Risk aversion is a controversial topic in the boardroom. One collective decision is responsible for millions, even billions, to be gained or lost. Anyone that wants a slice of the apfelstrudel will be aware of considerable risks. All too aware.
Before we explore a very simple approach to how an organization can design a flexible strategy that can be molded between and during continuous execution, we need to address the uncanny relationship between risk and change.
Risk and change come together. They don't live without one another. We can prepare for change, but we can’t make an accurate prediction of what’s to come.
So, how do we prepare for change? What can we do to maximize tolerance to change and increase the likelihood of a better outcome?
These are the questions we answer in this final article of the ten-article series on active change management. Here’s a summary of the topics we’ve discussed so far:
Pre-Requisites Of Change Tolerance & Flexible Planning
First, we need a well-thought-out vision that’s deconstructed into actionable, flexible goals that are communicated way beyond the boardroom’s confines.
Then, we assess the tools we have to prepare for change.
Assumptions Are Valuable As Long As They’re Not Set In Stone
Assumption is the first tool, though assumption should by no means be applied as a psychic ultimatum. No assumption is certain, and no assumption may accurately predict every aspect of what’s to come.
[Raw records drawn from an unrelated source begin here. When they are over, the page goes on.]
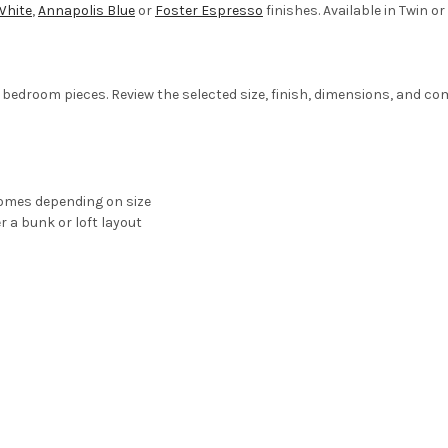
White
,
Annapolis Blue
or
Foster Espresso
finishes. Available in Twin or 
bedroom pieces. Review the selected size, finish, dimensions, and comp
homes depending on size
r a bunk or loft layout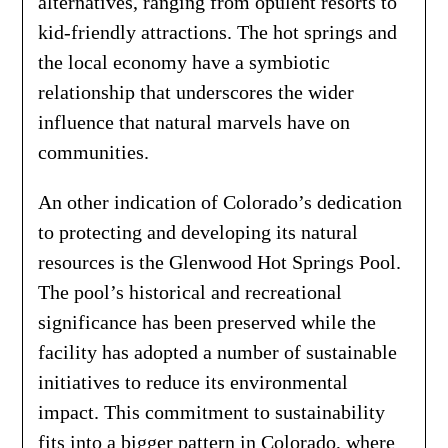
alternatives, ranging from opulent resorts to
kid-friendly attractions. The hot springs and
the local economy have a symbiotic
relationship that underscores the wider
influence that natural marvels have on
communities.
An other indication of Colorado’s dedication
to protecting and developing its natural
resources is the Glenwood Hot Springs Pool.
The pool’s historical and recreational
significance has been preserved while the
facility has adopted a number of sustainable
initiatives to reduce its environmental
impact. This commitment to sustainability
fits into a bigger pattern in Colorado, where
For an assumption to be useful, it must be backed by a deep understanding of the strategy’s desired outcome and an ability of daring analysis. Attachment to an assumption is also a deal-breaker since theories quickly change through experience.
Daring and unconventional theories are the fundamental basis for creating potential problem scenarios and solutions. The further they are out of the box, the more risk-tolerant the strategy becomes. Once there are several scenarios, the thinkers, ideally, a larger collaborative group, are able to assess the probability of each scenario to take place, with a rough plan of action for each instance.
Such analytic finesse is the key ingredient to fluid strategy design. The closer the flexibility of goals to the speed at which the relevant environment changes, the higher the likelihood of a desirable outcome. However, we should remember that we need to create room to practice the ideas that seem the strongest.
This brings us to the next pre-requisite.
How To Create A Space For ‘Daring Analysts’ In An Organization
Analysis is the flow of thinking. It’s when an individual is able to deconstruct and construct information on repeat. The better the analyst, the faster the deconstruction-construction cycles.
However, even the best, fastest analysts can prove useless if they’re confined within a limited set of outcomes. Some companies are lucky enough to have the occasional courageous thinker come forth and point out a specific problem. Such problems are often consequential to the restrictions that upper management places on key teams.
To ensure that an organization maximizes the capacity for flexible planning, all brain power needs to be put to work. It makes no sense for ten leaders who barely partake in everyday operations to create a plan that’s passed down for immediate action.
This is the ultimate recipe for disaster as a result of ignorant management.
Organizations must step back and allocate more attention to planning. Then, that time is best put to use by communicating that plan to every person within the organization in some form or another.
Naturally, front-line thinkers won’t be absolute decision-makers, but their contribution is vital. As we said, every assumption may contain something useful that increases risk tolerance.
Why Apply The New Strategy In Practice Before Broad Deployment?
I’m no footballer, though I’ve observed football enough to know the importance of trial and error in strategy design.
Let’s put ourselves in a great football manager’s shoes. It’s our first day at a new club, we know two players out of the twenty-five squad members.
Communicate with players to get to know their strengths and weaknesses, as well as what they themselves are aware of;
Use the knowledge we have of the individual players and team to spend a given amount of time observing various formations in play;
Keep observing and applying all new knowledge to create new formations and new combinations to create a first-team that works best as a collective;
Each time a new team is provisioned, communicate with players to ensure all managerial blind spots are covered.
Notice that the first and last steps are both focused on communicating with members of the team? This is the ‘magic’ behind bottom-up management and control. The individual or small group of individuals in control may surrender a degree of control. This allows new information to sift through and place the existing plan under scrutiny.
Organizations with ample resources may prefer to launch developing strategies across smaller teams, though not all have this luxury. Others may have one shot at deploying an effective lifeline that turns the company around from apocalyptic losses to a profitable operation, and that’s where on-the-go strategic design and management may save resources.
Active change management is not a new concept. It’s a simple one that’s applied in unnecessarily complicated human structures, that are, by nature, simple.